INSTRUCTIONS FOR THE TASK:
The answer must be every line below that holds the word "pāris".

TASK INPUTS:
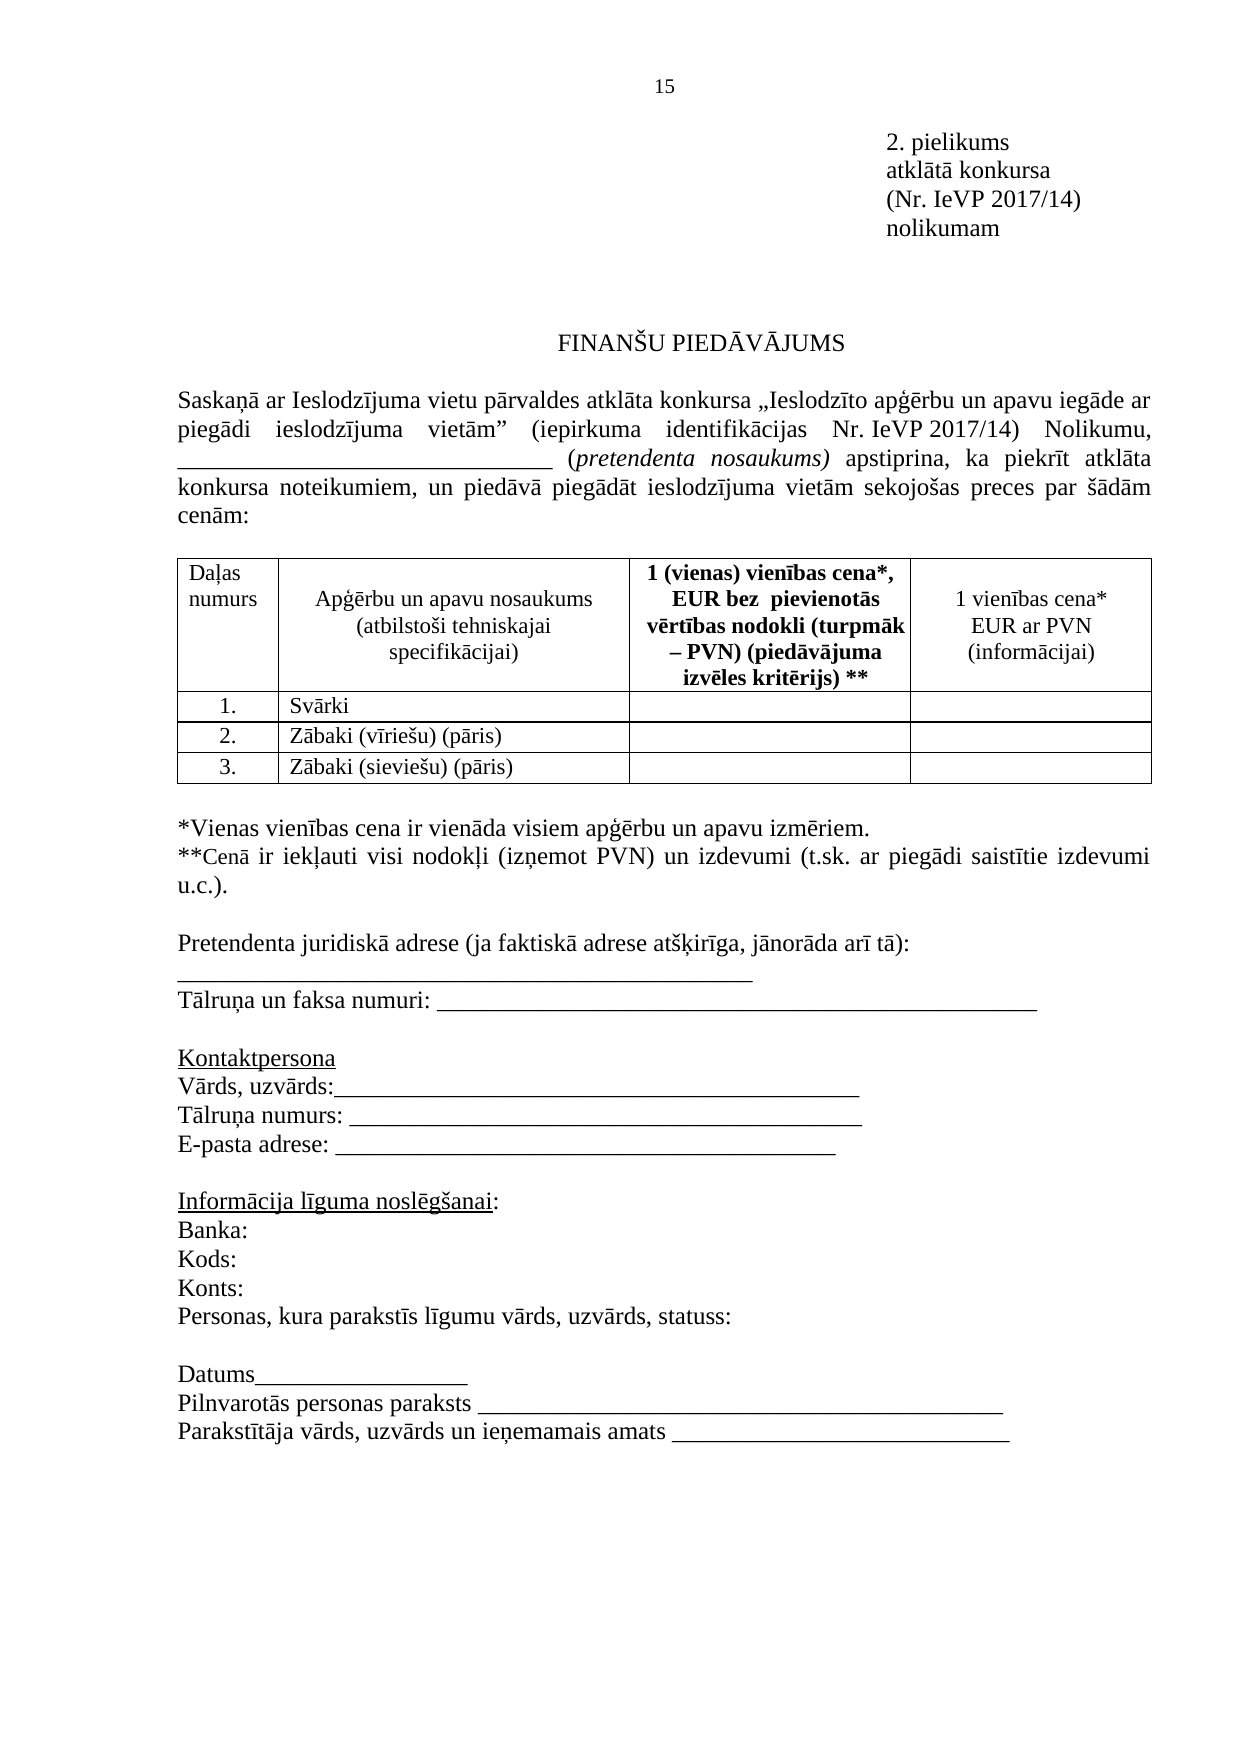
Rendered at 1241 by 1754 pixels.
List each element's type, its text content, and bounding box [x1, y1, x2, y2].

text Datums_________________ [177, 1359, 1211, 1388]
text **Cenā ir iekļauti visi nodokļi (izņemot PVN) un izdevumi (t.sk. ar piegādi saistītie izdevumi u.c.). [177, 841, 1152, 899]
text Pilnvarotās personas paraksts __________________________________________ [177, 1388, 1211, 1416]
table_header 1 (vienas) vienības cena*, EUR bez pievienotās vērtības nodokli (turpmāk – PVN) (piedāvājuma izvēles kritērijs) ** [630, 559, 910, 691]
text E-pasta adrese: ________________________________________ [177, 1129, 1211, 1158]
text Tālruņa numurs: _________________________________________ [177, 1100, 1211, 1129]
table_cell [911, 723, 1151, 752]
text atklātā konkursa [886, 155, 1152, 184]
text Tālruņa un faksa numuri: ________________________________________________ [177, 985, 1211, 1014]
table_cell Zābaki (sieviešu) (pāris) [279, 753, 629, 783]
text *Vienas vienības cena ir vienāda visiem apģērbu un apavu izmēriem. [177, 813, 1152, 841]
table_cell 1. [178, 692, 278, 721]
table_cell Svārki [279, 692, 629, 721]
table_cell [911, 692, 1151, 721]
table_cell Zābaki (vīriešu) (pāris) [279, 723, 629, 752]
table_cell [630, 753, 910, 783]
text FINANŠU PIEDĀVĀJUMS [177, 328, 1166, 357]
table_cell 2. [178, 723, 278, 752]
table_header Apģērbu un apavu nosaukums (atbilstoši tehniskajai specifikācijai) [279, 559, 629, 691]
table_cell [630, 692, 910, 721]
text (Nr. IeVP 2017/14) [886, 184, 1152, 213]
text 2. pielikums [886, 127, 1152, 155]
text Kontaktpersona [177, 1043, 1211, 1071]
text Informācija līguma noslēgšanai: [177, 1186, 1211, 1215]
text ______________________________________________ [177, 956, 1211, 985]
table_header 1 vienības cena* EUR ar PVN (informācijai) [911, 559, 1151, 691]
text Parakstītāja vārds, uzvārds un ieņemamais amats ___________________________ [177, 1416, 1166, 1445]
text Vārds, uzvārds:__________________________________________ [177, 1071, 1211, 1100]
table_header Daļas numurs [178, 559, 278, 691]
text nolikumam [886, 213, 1152, 242]
text Personas, kura parakstīs līgumu vārds, uzvārds, statuss: [177, 1301, 1211, 1330]
text Saskaņā ar Ieslodzījuma vietu pārvaldes atklāta konkursa „Ieslodzīto apģērbu un apavu iegāde ar piegādi ieslodzījuma vietām” (iepirkuma identifikācijas Nr. IeVP 2017/14) Nolikumu, ______________________________ (pretendenta nosaukums) apstiprina, ka piekrīt atklāta konkursa noteikumiem, un piedāvā piegādāt ieslodzījuma vietām sekojošas preces par šādām cenām: [177, 385, 1152, 529]
table_cell [911, 753, 1151, 783]
table_cell 3. [178, 753, 278, 783]
text Konts: [177, 1273, 1211, 1301]
text Pretendenta juridiskā adrese (ja faktiskā adrese atšķirīga, jānorāda arī tā): [177, 928, 1211, 956]
table_cell [630, 723, 910, 752]
text Kods: [177, 1244, 1211, 1273]
text Banka: [177, 1215, 1211, 1244]
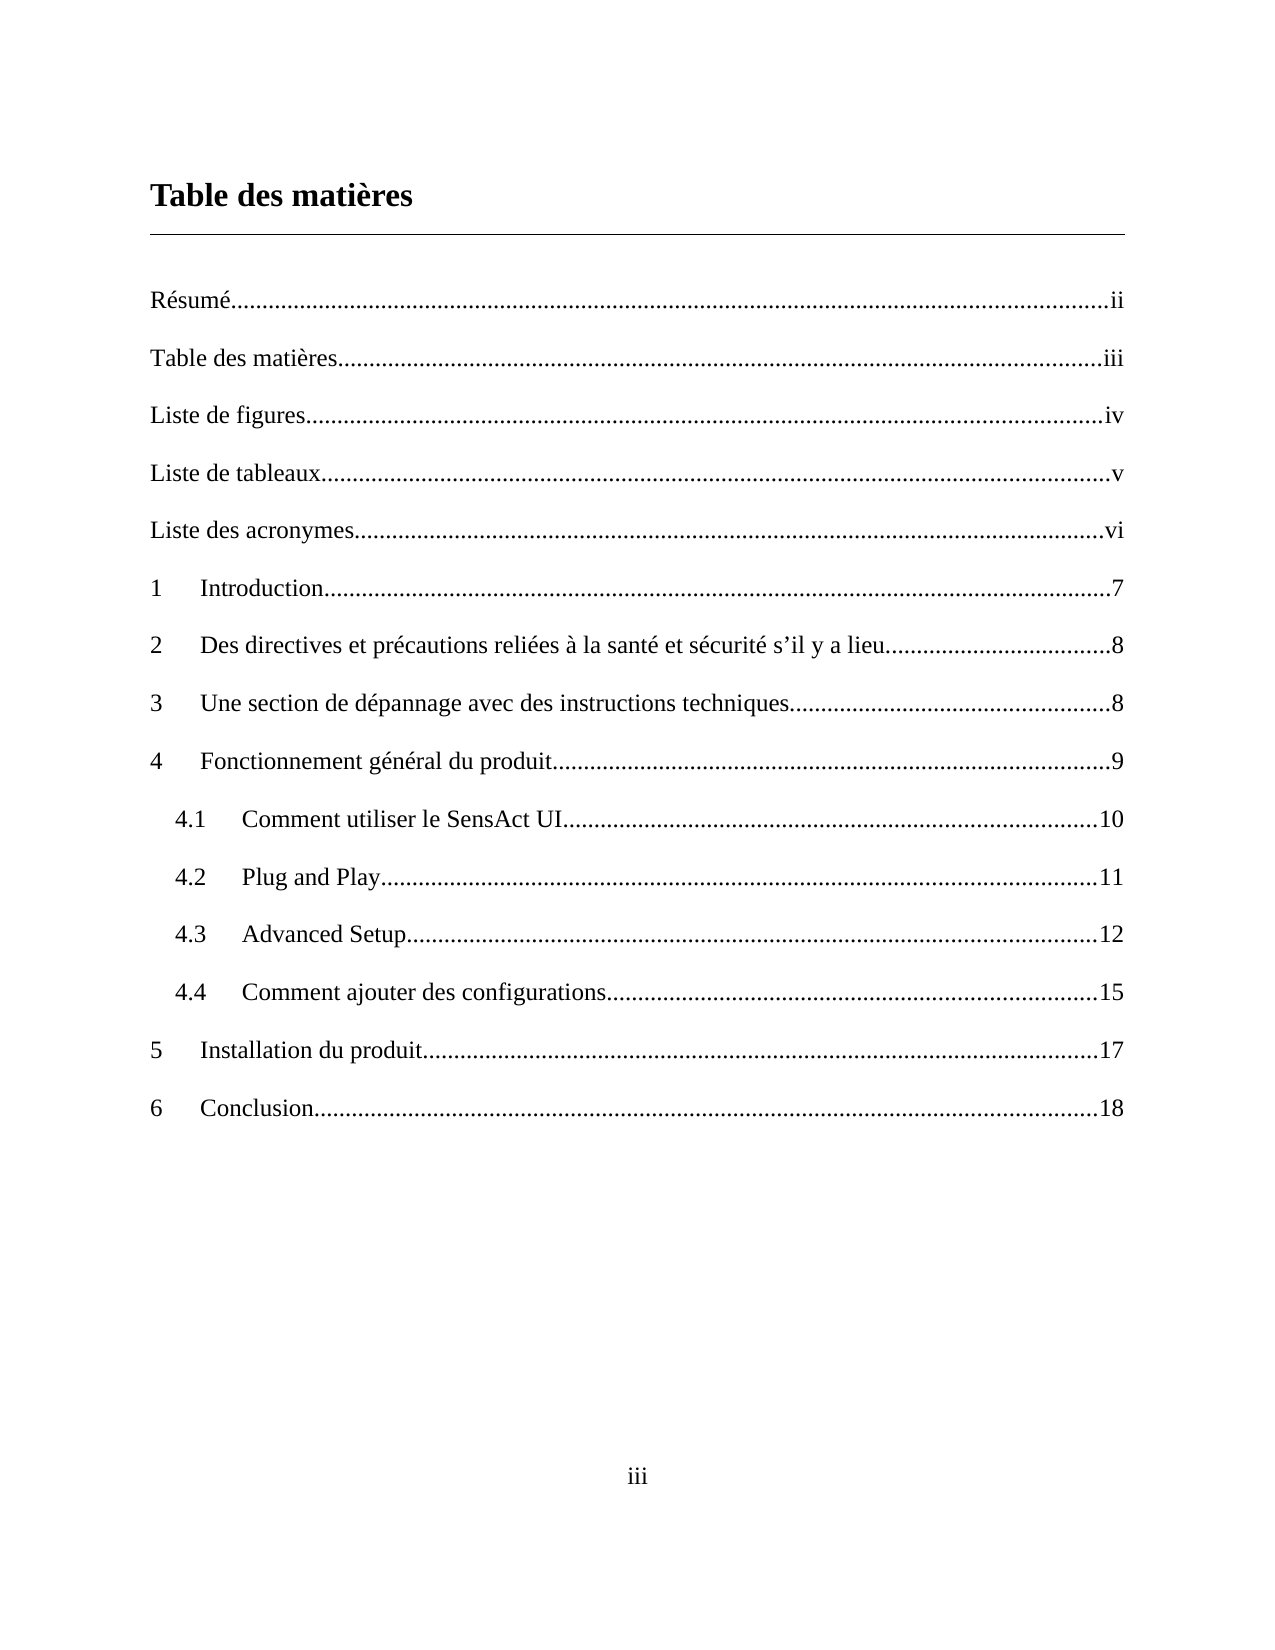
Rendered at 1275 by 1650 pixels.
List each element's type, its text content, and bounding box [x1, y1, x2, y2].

text 2 Des directives et précautions reliées à la santé et sécurité s’il y a lieu. 8 [150, 631, 1125, 659]
text Liste de tableaux v [150, 458, 1125, 486]
text Résumé ii [150, 285, 1125, 314]
text 4.3 Advanced Setup 12 [175, 919, 1125, 948]
text 4.2 Plug and Play 11 [175, 862, 1125, 891]
text 4.4 Comment ajouter des configurations 15 [175, 977, 1125, 1006]
text Table des matières [150, 175, 1125, 234]
text 5 Installation du produit 17 [150, 1035, 1125, 1064]
text 6 Conclusion 18 [150, 1093, 1125, 1122]
text 4.1 Comment utiliser le SensAct UI 10 [175, 804, 1125, 833]
text Liste de figures iv [150, 400, 1125, 429]
text 3 Une section de dépannage avec des instructions techniques. 8 [150, 688, 1125, 717]
text 1 Introduction 7 [150, 573, 1125, 601]
text Liste des acronymes vi [150, 515, 1125, 544]
text 4 Fonctionnement général du produit 9 [150, 746, 1125, 775]
text Table des matières iii [150, 343, 1125, 371]
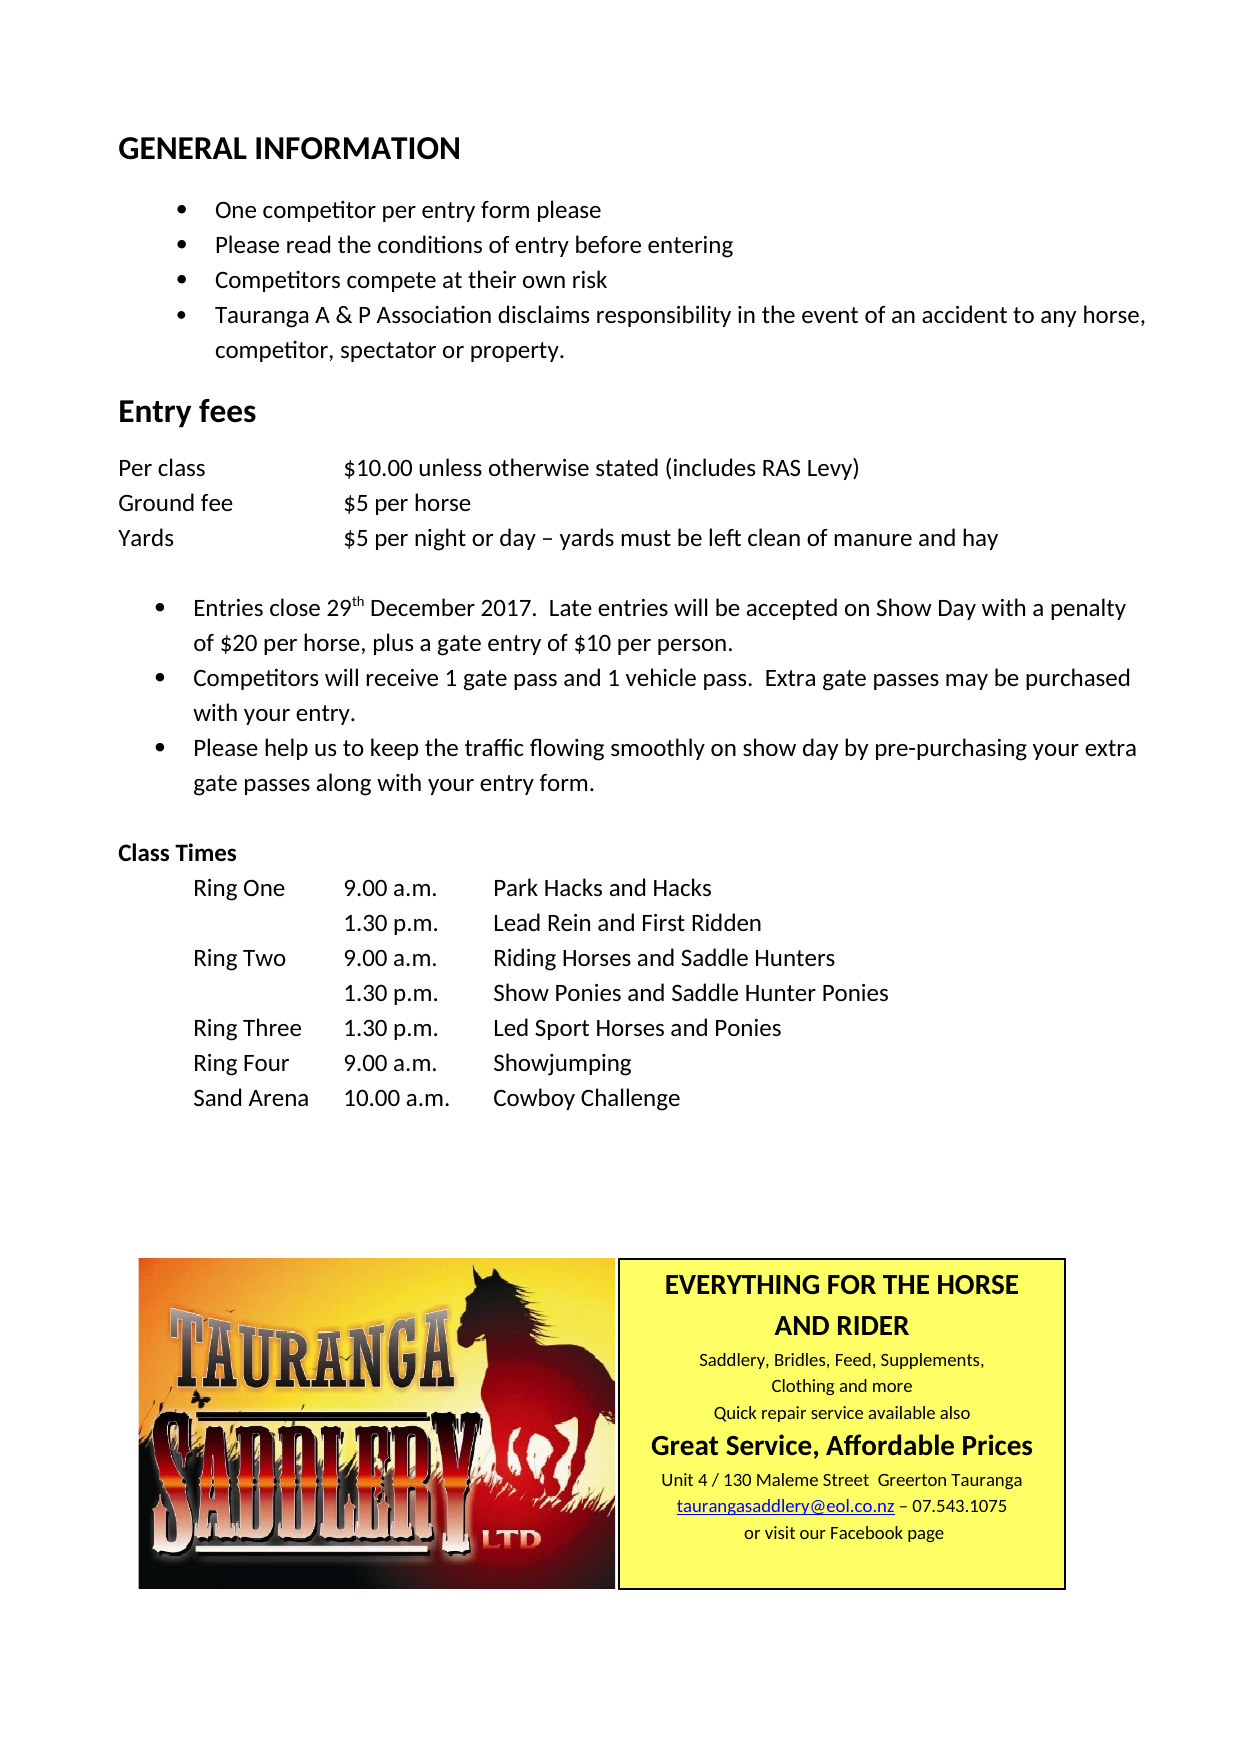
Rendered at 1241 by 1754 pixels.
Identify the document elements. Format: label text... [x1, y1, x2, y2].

text Class Times [118, 837, 1152, 867]
text Per class $10.00 unless otherwise stated (includes RAS Levy) [118, 452, 1152, 482]
text Yards $5 per night or day – yards must be left clean of manure and hay [118, 522, 1152, 552]
text Ring One 9.00 a.m. Park Hacks and Hacks [193, 872, 1152, 902]
text 1.30 p.m. Lead Rein and First Ridden [193, 907, 1152, 937]
list Competitors compete at their own risk [177, 264, 1152, 295]
list One competitor per entry form please [177, 194, 1152, 225]
picture [138, 1258, 616, 1589]
text Ground fee $5 per horse [118, 487, 1152, 517]
list Competitors will receive 1 gate pass and 1 vehicle pass. Extra gate passes may be purchased with your entry. [156, 662, 1152, 727]
text 1.30 p.m. Show Ponies and Saddle Hunter Ponies [193, 977, 1152, 1007]
list Tauranga A & P Association disclaims responsibility in the event of an accident to any horse, competitor, spectator or property. [177, 299, 1152, 365]
text Sand Arena 10.00 a.m. Cowboy Challenge [193, 1082, 1152, 1112]
text Ring Three 1.30 p.m. Led Sport Horses and Ponies [193, 1012, 1152, 1042]
text Ring Four 9.00 a.m. Showjumping [193, 1047, 1152, 1077]
list Please help us to keep the traffic flowing smoothly on show day by pre-purchasing your extra gate passes along with your entry form. [156, 732, 1152, 797]
list Please read the conditions of entry before entering [177, 229, 1152, 260]
subtitle Entry fees [118, 390, 1152, 431]
text GENERAL INFORMATION [118, 127, 1152, 167]
text Ring Two 9.00 a.m. Riding Horses and Saddle Hunters [193, 942, 1152, 972]
list Entries close 29th December 2017. Late entries will be accepted on Show Day with a penalty of $20 per horse, plus a gate entry of $10 per person. [156, 592, 1152, 657]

WRITTEN RESPONSE:
table_cell Zābaki (sieviešu) (pāris) [279, 753, 629, 783]
table_cell Zābaki (vīriešu) (pāris) [279, 723, 629, 752]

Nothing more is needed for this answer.